_DOCUMENT SEGMENT_:
In the 1980 Olympics in Moscow, she won three gold medals and again scored 10's, but her experience was tainted by a long argument among the judges that tilted the decision for the all-round gold medal to the hometown Soviet entry, Yelena Davydova.

"I don't want to remember Moscow," she said.

At 19, there is no reason for her to look back.  She expects to compete in three world-class tournaments this year, and possibly, the 1984 Olympic Games in Los Angeles, but she maintains a wait-and-see posture on that.

As a first-year student at the University of Physical Education in Bucharest, she is working hard in her studies, which include English, French, Geography and Mathematics, and she plans to be a trainer of gymnasts.

She is a young woman now, and not the child of Montreal.  Her lithe body, still slender, is endowed with graceful feminine curves.  She is no longer the narrow all-consumed gymnast.  She jokes with teammates, clowning through routines in casual moments, and is involved in a social life that she never had before.

"No special boyfriend," she said.  "I have many friends -- boyfriends and girlfriends."

Boys, though intrigued her even in Montreal.  At the Time, she was asked who her hero was.

"Alain Delon," she said, without hesitation.

At the Forum yesterday, she was asked if the French actor was still her hero.  She scrunched her nose, apparently suggesting such things were for starry-eyed little girls.

"No," she said.  "It's Robert Redford."

_INSTRUCTION 1_: According to the gymnastics article, what career does she plan to pursue?
The entries come from a source unrelated to the gymnastics article.

_THE DATA_:
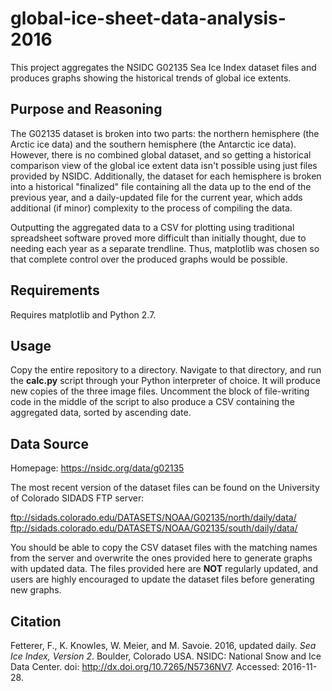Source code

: # global-ice-sheet-data-analysis-2016
This project aggregates the NSIDC G02135 Sea Ice Index dataset files and produces graphs showing the historical trends of global ice extents.

## Purpose and Reasoning
The G02135 dataset is broken into two parts: the northern hemisphere (the Arctic ice data) and the southern hemisphere (the Antarctic ice data). However, there is no combined global dataset, and so getting a historical comparison view of the global ice extent data isn't possible using just files provided by NSIDC. Additionally, the dataset for each hemisphere is broken into a historical "finalized" file containing all the data up to the end of the previous year, and a daily-updated file for the current year, which adds additional (if minor) complexity to the process of compiling the data.

Outputting the aggregated data to a CSV for plotting using traditional spreadsheet software proved more difficult than initially thought, due to needing each year as a separate trendline. Thus, matplotlib was chosen so that complete control over the produced graphs would be possible.

## Requirements
Requires matplotlib and Python 2.7.

## Usage
Copy the entire repository to a directory. Navigate to that directory, and run the **calc.py** script through your Python interpreter of choice. It will produce new copies of the three image files. Uncomment the block of file-writing code in the middle of the script to also produce a CSV containing the aggregated data, sorted by ascending date.

## Data Source
Homepage: https://nsidc.org/data/g02135

The most recent version of the dataset files can be found on the University of Colorado SIDADS FTP server:

ftp://sidads.colorado.edu/DATASETS/NOAA/G02135/north/daily/data/
ftp://sidads.colorado.edu/DATASETS/NOAA/G02135/south/daily/data/

You should be able to copy the CSV dataset files with the matching names from the server and overwrite the ones provided here to generate graphs with updated data. The files provided here are **NOT** regularly updated, and users are highly encouraged to update the dataset files before generating new graphs.

## Citation
Fetterer, F., K. Knowles, W. Meier, and M. Savoie. 2016, updated daily. *Sea Ice Index, Version 2*. Boulder, Colorado USA. NSIDC: National Snow and Ice Data Center. doi: http://dx.doi.org/10.7265/N5736NV7. Accessed: 2016-11-28.
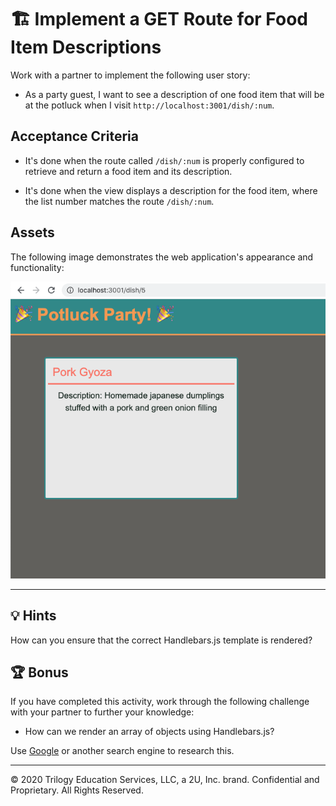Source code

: # 🏗️ Implement a GET Route for Food Item Descriptions 

Work with a partner to implement the following user story:

* As a party guest, I want to see a description of one food item that will be at the potluck when I visit `http://localhost:3001/dish/:num`.

## Acceptance Criteria

* It's done when the route called `/dish/:num` is properly configured to retrieve and return a food item and its description.

* It's done when the view displays a description for the food item, where the list number matches the route `/dish/:num`.

## Assets

The following image demonstrates the web application's appearance and functionality:

![A webpage with the header "Potluck Party!" displays the name and description for a Pork Gyoza dish.](images/dish-description.png)

---

## 💡 Hints

How can you ensure that the correct Handlebars.js template is rendered?

## 🏆 Bonus

If you have completed this activity, work through the following challenge with your partner to further your knowledge:

* How can we render an array of objects using Handlebars.js?

Use [Google](https://www.google.com) or another search engine to research this.

---

© 2020 Trilogy Education Services, LLC, a 2U, Inc. brand. Confidential and Proprietary. All Rights Reserved.
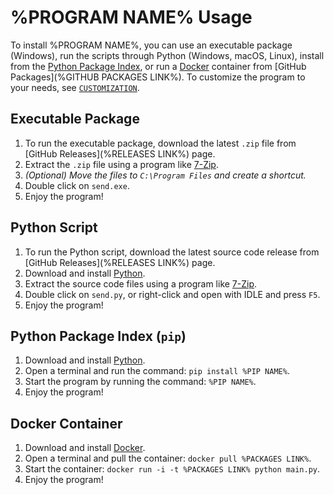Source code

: # %PROGRAM NAME% Usage

To install %PROGRAM NAME%, you can use an executable package (Windows), run the scripts through Python (Windows, macOS, Linux), install from the [Python Package Index](https://pypi.org/), or run a [Docker](https://www.docker.com/) container from [GitHub Packages](%GITHUB PACKAGES LINK%). To customize the program to your needs, see [`CUSTOMIZATION`](CUSTOMIZATION.md).

## Executable Package

1. To run the executable package, download the latest `.zip` file from [GitHub Releases](%RELEASES LINK%) page.
2. Extract the `.zip` file using a program like [7-Zip](https://www.7-zip.org/).
3. _(Optional) Move the files to `C:\Program Files` and create a shortcut._
4. Double click on `send.exe`.
5. Enjoy the program!

## Python Script

1. To run the Python script, download the latest source code release from [GitHub Releases](%RELEASES LINK%) page.
2. Download and install [Python](https://www.python.org/downloads/).
3. Extract the source code files using a program like [7-Zip](https://www.7-zip.org/).
4. Double click on `send.py`, or right-click and open with IDLE and press `F5`.
5. Enjoy the program!

## Python Package Index (`pip`)

1. Download and install [Python](https://www.python.org/downloads/).
2. Open a terminal and run the command: `pip install %PIP NAME%`.
3. Start the program by running the command: `%PIP NAME%`.
4. Enjoy the program!

## Docker Container

1. Download and install [Docker](https://www.docker.com/products/docker-desktop/).
2. Open a terminal and pull the container: `docker pull %PACKAGES LINK%`.
3. Start the container: `docker run -i -t %PACKAGES LINK% python main.py`.
4. Enjoy the program!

_INSTRUCTION 2_: Reproduce word for word the lines of the entries from the line with "1. To run the Python" to the line with "## Python Package".

_ANSWER SECTION 1_: She plans to be a trainer of gymnasts.

_ANSWER SECTION 2_:
1. To run the Python script, download the latest source code release from [GitHub Releases](%RELEASES LINK%) page.
2. Download and install [Python](https://www.python.org/downloads/).
3. Extract the source code files using a program like [7-Zip](https://www.7-zip.org/).
4. Double click on `send.py`, or right-click and open with IDLE and press `F5`.
5. Enjoy the program!

## Python Package Index (`pip`)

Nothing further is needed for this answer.